旧約聖書コヘレトの言葉5:7「貧しい人が虐げられていることや、不正な裁き、正義の欠如などがこの国にあるのを見ても、驚くな。なぜなら、身分の高い者が、身分の高い者をかばい、さらに身分の高い者が両者をかばうのだから。」

古代から今に至るまで、人の世は同じなのですね。

今、2017年9月29日、唐突な衆議院の解散がなされ、様々な思惑がうごめいている様子を、私たちは眺めさせられています。

国民無視の、ただ政治家たちの野心による茶番だと、批判もされているようです。

残念なことに、政治的な腐敗や危機的状況というのは、今に始まったことではありません。

だから「この国にあるのを見ても、驚くな」と、古の信仰の賢者が教えてくれます。

いちいち怒ったり、嘆いたりしても仕方ありません。そうではなく、私たちは信じることができます。

この世の為政者がどのように振る舞おうと、真の王であるイエス・キリストが、いつもその上におられると、信じることができます。

そして、やがてその平和の王が、この地に完全な支配をもたらしてくださって、おごる者を低め、砕かれた者を高めてくださると。

「主は諸侯を無に等しいものとし、地を治める者をうつろなものにされる。(イザヤ40:23)」


それゆえ、キリストの教会は、目前の社会不安や不正・腐敗に対して“真剣”に取り組まねばならないが、“深刻”になる必要はないと、その文書には書かれていました。

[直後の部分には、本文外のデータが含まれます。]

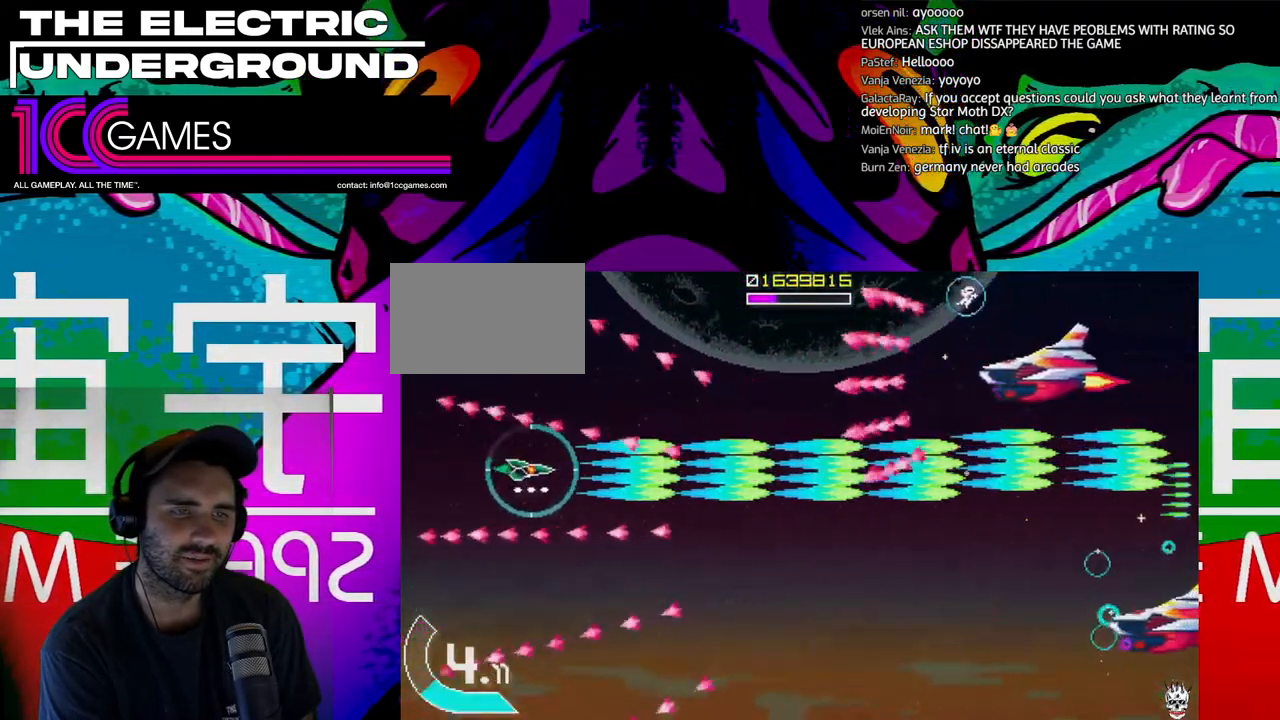
{"dt_ms": 1000, "buttons": ["TRIANGLE"], "left_stick": "up"}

私の個人的政治観からすれば、どっちに転んでもうまくないなあと思っている現状ですが、王の王なるキリストを希望として過ごしていきたいと思っています。


共に祈りましょう。

主よ、いつも変わることなく罪深い人の世が、滅びを望まぬあなたの忍耐によって愛され、支えられていることを覚えています。主よ、あなたの王国を来らせてください。私たちの心が、あなたの御心に沿うように、作り変えられていきますように。
2017. 09. 28  
先の日曜日の御言葉では、「神は忍耐して待っておられる」という教えが印象的でした。

「ある人たちは、(再臨の時・終わりの時の到来が)遅いと考えているようですが、主は約束の実現を遅らせておられるのではありません。そうではなく、一人も滅びないで皆が悔い改めるようにと、あなたがたのために忍耐しておられるのです。(Ⅱペトロ3:9)」

主は、わたしたちの悔改めを待っておられる。それゆえに、最後の裁きの手をふるうのを、忍耐しておられる、というのです。

手紙の著者であるペトロは、わたしたちに対して「このことだけは忘れないでほしい」と強く訴えかけています(3:8)。

神様を知らない人々が、「このこと」を全く考えないで生きているとしても、あなたたちはそうであってはいけない。

神は、人類の滅びではなく、救いを望んでおられる。

わたしたちが、このままではいけないのだと気付いて、歩みの向きを変えるのを待っておられる。忍耐しておられる。

「このこと」を真剣に考える者として、この世界を見るのです。

社会を、時代を見つめるのです。そして、自分自身を見つめるのです。



そうすれば、祈りはおのずと変わります。

祈りが変われば、すべては変わります。



共に祈りましょう。

憐れみ深い主よ、あなたがどんな思いで私たちの愚かさを見つめておられるのか・・。あなたの忍耐をも無にするように、あなたへと向かおうとしない私たちの傲慢を赦してください。人類の愚かさを赦してください。そして、向きを変えさせてください。
2017. 09. 27  
昨日、友人の牧師夫妻と食事をして、祈りあい、励まし合うことがゆるされました。

その会話の中で、最近見た映画の話でも盛り上がりました。「三度目の殺人」という映画です。

この映画は、鑑賞後に深い余韻が残るすばらしい映画ですが、よく分からない・・と言われる映画かもしれません。

監督自身が、あえて「真実が分からない」ままに、ドキュメントを撮るようにして、私たちに提供してくれます。

受け取った方は、余白がいっぱいですから、そこからそれぞれの物語がはじまります。

4人で語らっても、みんな受け取り方が違うのがおもしろい。

私は、よい映画というのは、簡単には自分の中で消化できないような、「違和感」をたくさん与えてくれるものだと思っています。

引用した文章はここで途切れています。